● **TASK STATEMENT**: A verbatim copy of the lines starting at the one with "X812800Y9385300D02*" and ending at the last line below is required; include nothing else.

● **THE RECORDS**:
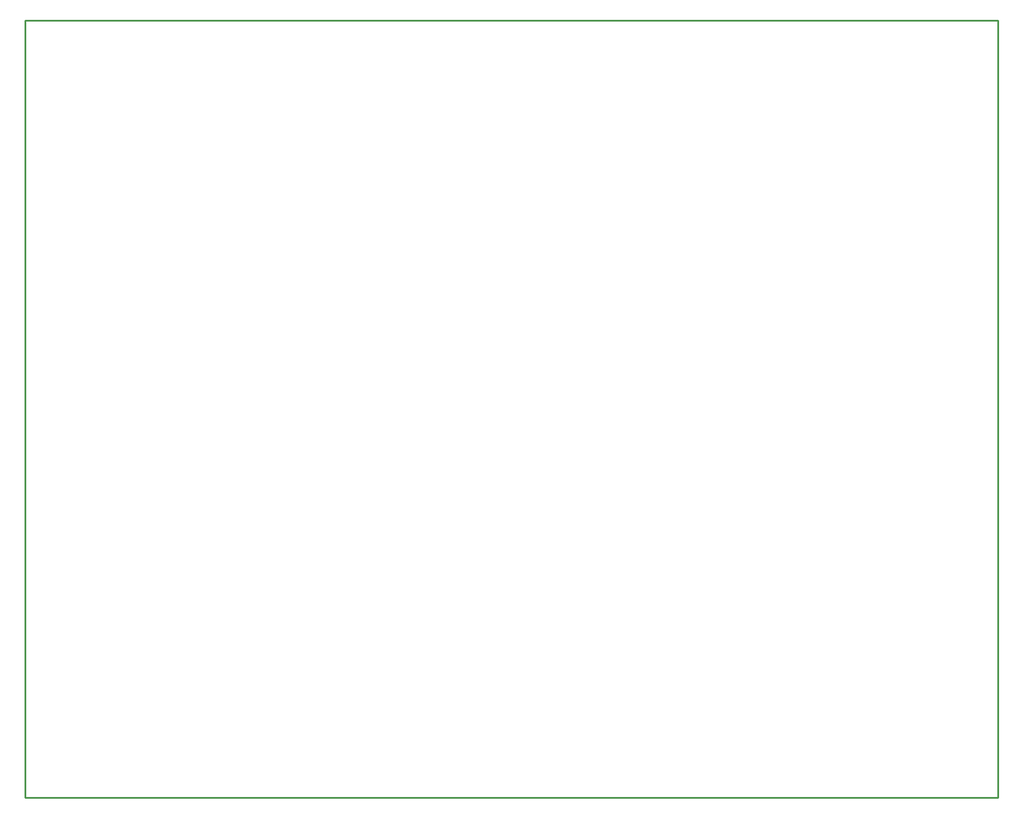
<source format=gko>
G04 Layer: BoardOutlineLayer*
G04 EasyEDA v6.5.9, 2022-10-13 02:00:02*
G04 e360aac8450f43158dbdd5a42fdb8d84,1d9ebe74aaba41f0b176b6c48231f753,10*
G04 Gerber Generator version 0.2*
G04 Scale: 100 percent, Rotated: No, Reflected: No *
G04 Dimensions in millimeters *
G04 leading zeros omitted , absolute positions ,4 integer and 5 decimal *
%FSLAX45Y45*%
%MOMM*%

%ADD10C,0.2540*%
D10*
X812800Y9385300D02*
G01*
X812800Y9944100D01*
X14922500Y9944100D01*
X14922500Y-1333500D01*
X812800Y-1333500D01*
X812800Y9385300D01*

%LPD*%
M02*

</source>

● **YOUR RESPONSE**:
X812800Y9385300D02*
G01*
X812800Y9944100D01*
X14922500Y9944100D01*
X14922500Y-1333500D01*
X812800Y-1333500D01*
X812800Y9385300D01*

%LPD*%
M02*

</source>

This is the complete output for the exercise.